Most of the graphite mining and almost all of the processing done today takes place in China. Bringing the Vidalia plant expansion online will mean a shorter supply-chain for U.S.-based battery and vehicle manufacturers and diversify their supply base, according to Syrah CEO Shaun Verner. In December, Tesla agreed to purchase 8,000 tons per year, or about 70%, of the Vidalia plant’s output. The conditional loan the company awarded by the U.S. Department of Energy is one of the first doled out under a program that the Biden Administration has touted as a way to boost domestic production of key clean energy technologies. The loan is coming through the federal Advanced Technology Vehicles Manufacturing Program, which was created in 2007 but has remained dormant since 2011. In 2021, clean energy entrepreneur Jigar Shah was named to head the Department of Energy’s Loan Programs Office and was charged with using funds to boost clean energy efforts. “Projects like Syrah Vidalia are critical to our national security, our foreign policy, building our supply chain, and our economy,” Shah wrote in an announcement of the loan. Before going dormant, the program had made loans to major carmakers, but recent changes made loans to mineral operations eligible.
The money is not in hand yet as some necessary administrative actions are needed.
The money isn’t in Syrah’s hands just yet. Both the Department of Energy and the company must complete due diligence and agree to a term sheet, which must be approved by Syrah’s board. Company and federal officials hope that could be completed by the end of June, with the Syrah getting the first tranche of funds in September. Syrah has not always been welcomed in Louisiana. The company’s earlier plan to put a plant in Port Manchac in south Louisiana was quashed after residents worried about the impact on local fisheries. And when it targeted Vidalia in 2018, citizens packed a public meeting to voice concerns about the plant’s air and water discharges. Craft said there hasn’t been recent opposition to the expansion plan.
The graphite is mined in Mozambique and will be brought to the plant for processing.
When up and running, the expanded plant to annually produce 11,250 tons of Active Anode Material, a processed form of graphite. The graphite will come from Syrah’s mine in Mozambique, and then will be sold to electric vehicle makers. This expansion may just be the first step, officials said. By 2040, the site could produce enough anode material for 2.5 million electric vehicles, according to an energy department statement. “Louisiana has all the right elements for the development of new technology in the manufacturing sector, including a vision for sustainable development that aligns well with Syrah’s values,” Verner said.

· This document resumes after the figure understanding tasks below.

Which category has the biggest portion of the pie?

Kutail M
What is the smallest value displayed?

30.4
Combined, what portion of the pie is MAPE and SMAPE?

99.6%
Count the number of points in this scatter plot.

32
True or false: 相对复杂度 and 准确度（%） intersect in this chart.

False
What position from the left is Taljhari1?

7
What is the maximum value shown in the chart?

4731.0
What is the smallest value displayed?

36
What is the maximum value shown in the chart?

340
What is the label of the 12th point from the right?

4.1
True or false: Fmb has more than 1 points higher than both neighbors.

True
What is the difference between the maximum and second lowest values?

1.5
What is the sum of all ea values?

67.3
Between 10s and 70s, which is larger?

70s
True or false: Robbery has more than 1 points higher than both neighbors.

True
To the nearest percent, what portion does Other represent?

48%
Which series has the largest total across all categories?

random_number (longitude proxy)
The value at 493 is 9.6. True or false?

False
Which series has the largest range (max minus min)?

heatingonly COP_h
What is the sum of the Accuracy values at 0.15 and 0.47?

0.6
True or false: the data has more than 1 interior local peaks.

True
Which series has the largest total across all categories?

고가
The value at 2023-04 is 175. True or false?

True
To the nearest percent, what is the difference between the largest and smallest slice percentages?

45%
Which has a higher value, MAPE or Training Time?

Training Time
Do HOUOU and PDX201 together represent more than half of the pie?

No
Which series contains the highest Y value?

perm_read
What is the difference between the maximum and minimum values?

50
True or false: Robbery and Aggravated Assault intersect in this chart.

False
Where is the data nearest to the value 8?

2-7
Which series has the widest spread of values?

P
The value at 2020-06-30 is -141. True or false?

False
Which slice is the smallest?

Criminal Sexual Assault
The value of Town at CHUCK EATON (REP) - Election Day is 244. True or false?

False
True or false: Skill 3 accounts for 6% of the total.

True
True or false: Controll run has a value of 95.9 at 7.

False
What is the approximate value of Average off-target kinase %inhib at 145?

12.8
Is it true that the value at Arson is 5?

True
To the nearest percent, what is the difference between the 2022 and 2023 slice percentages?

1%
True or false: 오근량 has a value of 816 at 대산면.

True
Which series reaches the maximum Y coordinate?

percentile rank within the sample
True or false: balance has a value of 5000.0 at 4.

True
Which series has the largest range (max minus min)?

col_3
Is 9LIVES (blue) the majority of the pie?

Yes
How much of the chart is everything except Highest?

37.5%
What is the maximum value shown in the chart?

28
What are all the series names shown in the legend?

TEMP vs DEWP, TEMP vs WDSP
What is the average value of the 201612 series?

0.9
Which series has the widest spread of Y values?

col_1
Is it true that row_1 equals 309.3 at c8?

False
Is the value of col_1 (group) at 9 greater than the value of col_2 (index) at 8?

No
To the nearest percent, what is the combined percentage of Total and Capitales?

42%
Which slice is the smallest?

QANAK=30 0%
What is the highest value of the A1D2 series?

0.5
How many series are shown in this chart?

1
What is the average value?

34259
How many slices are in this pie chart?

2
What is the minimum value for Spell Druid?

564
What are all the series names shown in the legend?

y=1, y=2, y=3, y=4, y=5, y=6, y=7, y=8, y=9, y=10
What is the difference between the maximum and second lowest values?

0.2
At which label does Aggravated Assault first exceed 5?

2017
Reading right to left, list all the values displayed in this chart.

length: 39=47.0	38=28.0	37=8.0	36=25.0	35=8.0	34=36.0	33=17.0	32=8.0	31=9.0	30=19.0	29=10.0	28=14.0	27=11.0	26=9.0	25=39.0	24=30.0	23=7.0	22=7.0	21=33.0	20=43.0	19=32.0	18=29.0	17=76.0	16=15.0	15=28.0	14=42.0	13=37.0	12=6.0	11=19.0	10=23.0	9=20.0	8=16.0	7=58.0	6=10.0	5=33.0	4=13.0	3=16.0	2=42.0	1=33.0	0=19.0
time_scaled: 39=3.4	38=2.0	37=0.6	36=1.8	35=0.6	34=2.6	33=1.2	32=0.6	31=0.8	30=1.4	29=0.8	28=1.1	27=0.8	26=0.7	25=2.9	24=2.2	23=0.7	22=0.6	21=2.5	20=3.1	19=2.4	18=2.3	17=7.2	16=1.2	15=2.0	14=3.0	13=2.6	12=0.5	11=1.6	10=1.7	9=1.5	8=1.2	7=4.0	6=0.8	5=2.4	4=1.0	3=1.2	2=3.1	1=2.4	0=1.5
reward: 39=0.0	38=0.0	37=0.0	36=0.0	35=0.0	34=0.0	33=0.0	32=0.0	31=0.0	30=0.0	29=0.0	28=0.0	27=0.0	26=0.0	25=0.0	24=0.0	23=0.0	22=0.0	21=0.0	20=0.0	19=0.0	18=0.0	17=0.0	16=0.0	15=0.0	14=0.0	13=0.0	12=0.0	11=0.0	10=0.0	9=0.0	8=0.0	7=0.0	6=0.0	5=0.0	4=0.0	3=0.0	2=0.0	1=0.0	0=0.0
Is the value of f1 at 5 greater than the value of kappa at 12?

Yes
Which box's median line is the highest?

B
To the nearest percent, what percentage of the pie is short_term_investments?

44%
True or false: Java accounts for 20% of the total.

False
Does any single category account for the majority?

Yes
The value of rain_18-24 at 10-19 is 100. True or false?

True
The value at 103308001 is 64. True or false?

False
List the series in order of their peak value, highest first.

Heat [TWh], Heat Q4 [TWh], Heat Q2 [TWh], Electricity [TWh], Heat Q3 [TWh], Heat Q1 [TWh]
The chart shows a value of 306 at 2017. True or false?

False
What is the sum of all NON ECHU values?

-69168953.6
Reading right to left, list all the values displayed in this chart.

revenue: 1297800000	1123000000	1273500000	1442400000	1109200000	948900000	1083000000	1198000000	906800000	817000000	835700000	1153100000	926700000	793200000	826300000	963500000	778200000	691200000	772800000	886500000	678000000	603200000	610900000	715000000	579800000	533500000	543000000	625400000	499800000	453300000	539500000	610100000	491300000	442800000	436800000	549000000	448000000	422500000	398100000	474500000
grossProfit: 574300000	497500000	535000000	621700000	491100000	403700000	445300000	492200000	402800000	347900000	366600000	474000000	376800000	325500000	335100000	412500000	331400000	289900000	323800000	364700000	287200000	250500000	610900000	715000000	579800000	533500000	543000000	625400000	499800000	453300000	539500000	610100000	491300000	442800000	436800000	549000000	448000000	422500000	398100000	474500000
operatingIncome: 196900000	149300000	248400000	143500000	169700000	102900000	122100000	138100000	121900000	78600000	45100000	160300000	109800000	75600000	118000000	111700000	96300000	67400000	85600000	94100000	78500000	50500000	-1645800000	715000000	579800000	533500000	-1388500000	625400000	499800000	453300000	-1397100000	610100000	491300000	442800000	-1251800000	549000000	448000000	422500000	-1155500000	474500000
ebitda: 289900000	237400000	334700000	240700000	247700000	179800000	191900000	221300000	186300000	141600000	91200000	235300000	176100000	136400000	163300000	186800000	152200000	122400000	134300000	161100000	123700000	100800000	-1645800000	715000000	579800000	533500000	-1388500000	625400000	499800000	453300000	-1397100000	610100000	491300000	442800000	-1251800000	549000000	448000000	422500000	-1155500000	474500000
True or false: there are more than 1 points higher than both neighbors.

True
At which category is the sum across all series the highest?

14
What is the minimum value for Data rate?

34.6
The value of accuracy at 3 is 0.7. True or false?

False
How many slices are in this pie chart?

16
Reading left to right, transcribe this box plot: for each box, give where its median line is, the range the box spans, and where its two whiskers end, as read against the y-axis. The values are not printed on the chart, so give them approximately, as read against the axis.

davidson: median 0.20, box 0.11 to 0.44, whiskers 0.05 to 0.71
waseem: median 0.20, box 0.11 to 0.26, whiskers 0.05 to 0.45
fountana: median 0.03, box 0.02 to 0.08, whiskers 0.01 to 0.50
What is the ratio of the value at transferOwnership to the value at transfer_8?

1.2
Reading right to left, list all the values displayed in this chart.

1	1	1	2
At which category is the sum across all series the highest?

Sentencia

Vidalia, as a processing facility, is “absolutely critical for the production of anode material for lithium-ion batteries,” Verner told an Australian television program in October.
The plant will get tax exemptions and other benefits from the state.
The company will also get help from the state in the form workforce development assistance tax breaks under the Industrial Tax Exception and Quality Jobs programs. The company has already been awarded one ITEP, in 2019. Craft hopes that once Syrah is up and running, the availability of land, easy access to the river and low taxes will lure connected industries to Concordia Parish. “There are going to be a lot of people who want to invest,” he said.
First oil and gas the chemical and now mineral business in the state. This might be the best one.